Um, in case you haven't heard, American cell phone customers pay for airtime on outgoing AND incoming calls.
10 years ago, I thought it was a Bad Thing. Now, I think it was ultimately a Good Thing. Why? Because the people who bore the costs were the cellco's customers, so we exerted direct pressure on our carriers to include more minutes of airtime and/or make nights/weekends/incoming calls (or at least the first minute) free. Nowadays, a typical American cellular customer pays about $50/month for service that, for all intents and purposes, is almost flat-rate. Contrast that with Europe, where the cost to call mobile numbers is set by faceless bureaucrats who are accountable mainly to the carriers themselves, and there's no incentive (or possibly even a legal way) for individual carriers to reduce the cost of incoming calls and use it as a competitive advantage over others. The net result is that a frugal person who rarely makes outgoing mobile calls can get much cheaper service in Europe, but Americans who pay 2-3x as much can basically use their phones all day (or at least all night/weekend) until the battery runs out with little risk of getting a big bill at the end of the month.
I just set up Asterisk to answer all my calls. Then it says
:)
"Hello, thank you for calling Blah & Bo.
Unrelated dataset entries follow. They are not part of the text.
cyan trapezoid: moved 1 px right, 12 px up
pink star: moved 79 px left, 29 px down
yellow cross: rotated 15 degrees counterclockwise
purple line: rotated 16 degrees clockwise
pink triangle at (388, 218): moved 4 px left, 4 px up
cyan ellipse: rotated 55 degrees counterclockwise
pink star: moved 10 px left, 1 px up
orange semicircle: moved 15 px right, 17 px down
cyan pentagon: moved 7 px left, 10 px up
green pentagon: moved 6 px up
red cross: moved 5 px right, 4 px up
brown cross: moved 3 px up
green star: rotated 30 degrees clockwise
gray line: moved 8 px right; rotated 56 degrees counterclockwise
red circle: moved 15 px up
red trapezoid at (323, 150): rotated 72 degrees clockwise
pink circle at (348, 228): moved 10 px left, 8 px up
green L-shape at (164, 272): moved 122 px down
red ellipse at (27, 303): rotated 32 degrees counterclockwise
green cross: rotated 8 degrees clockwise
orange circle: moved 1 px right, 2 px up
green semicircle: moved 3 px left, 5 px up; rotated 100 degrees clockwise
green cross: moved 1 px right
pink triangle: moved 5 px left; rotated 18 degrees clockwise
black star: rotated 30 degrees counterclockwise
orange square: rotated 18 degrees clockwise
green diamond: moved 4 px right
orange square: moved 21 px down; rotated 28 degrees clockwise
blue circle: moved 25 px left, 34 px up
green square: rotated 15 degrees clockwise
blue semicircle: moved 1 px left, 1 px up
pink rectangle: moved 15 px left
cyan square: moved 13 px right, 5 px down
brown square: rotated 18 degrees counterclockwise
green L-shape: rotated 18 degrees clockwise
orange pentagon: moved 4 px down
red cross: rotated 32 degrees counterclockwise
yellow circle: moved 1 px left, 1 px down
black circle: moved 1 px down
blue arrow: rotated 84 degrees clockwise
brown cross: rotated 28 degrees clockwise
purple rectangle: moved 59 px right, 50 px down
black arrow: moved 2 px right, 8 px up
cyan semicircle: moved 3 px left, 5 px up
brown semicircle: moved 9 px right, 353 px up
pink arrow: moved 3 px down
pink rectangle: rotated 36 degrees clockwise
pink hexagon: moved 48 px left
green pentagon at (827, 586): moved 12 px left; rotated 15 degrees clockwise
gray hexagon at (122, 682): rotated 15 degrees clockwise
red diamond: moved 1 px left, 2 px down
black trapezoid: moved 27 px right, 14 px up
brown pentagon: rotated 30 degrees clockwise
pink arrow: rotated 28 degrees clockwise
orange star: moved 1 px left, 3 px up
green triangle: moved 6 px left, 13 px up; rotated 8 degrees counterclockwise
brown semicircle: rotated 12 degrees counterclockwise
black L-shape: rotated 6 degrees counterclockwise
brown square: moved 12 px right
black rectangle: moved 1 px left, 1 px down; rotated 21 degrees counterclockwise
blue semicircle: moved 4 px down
If you want Blah, press 1. If you want Bo, press 2"
I get about 10-15 calls a day that hang up before even 2 seconds of the automated prompt. And these tend to call the same time each and everyday, until they give up a week or two later.
I get NO telemarketers, EVER, as they don't really have keypads AFAIK. When once was upgrading the Asterisk machine, it was down for 2 hours. I managed to get 2 telemarketers. I just told them to call back in the evening as I had no time. Guess what? Asterisk was up by then and they never got through!
I wish I had the iPhone's "Visual Voicemail", since then I could selectively listen to the important message and delete all the, "Hi. its me. call me back" messages that are redundant with the missed call log.
That is the killer app on the iPhone. It's the single reason I bought the thing. It has lived up to my expectations, too.
Seth
$5 / month hosted VPS on linux = awesome!
Since this is a real-time negotiation taking place, it will be much easier to include a challenge/response in the "handshake" portion of the connection.
Unlike, email (which gets queued), voice requires an instant connection between endpoints. If you simply used an audio captcha ("Hi, please say my first name after the beep to be connected..."), you can create a hurdle that has to be overcome immediately. Using VOX/IVR technology would easily create an AI nightmare for potential "SPITers". Add a short timeout (like 10 seconds or [with a few retries]) and then dump the dubious caller.
Corporations do it to us all the time when we call customer service "I'm sorry, that's not a valid option. Goodbye".
Don't think that a small group of dedicated individuals can't change the world. It's the only thing that ever has.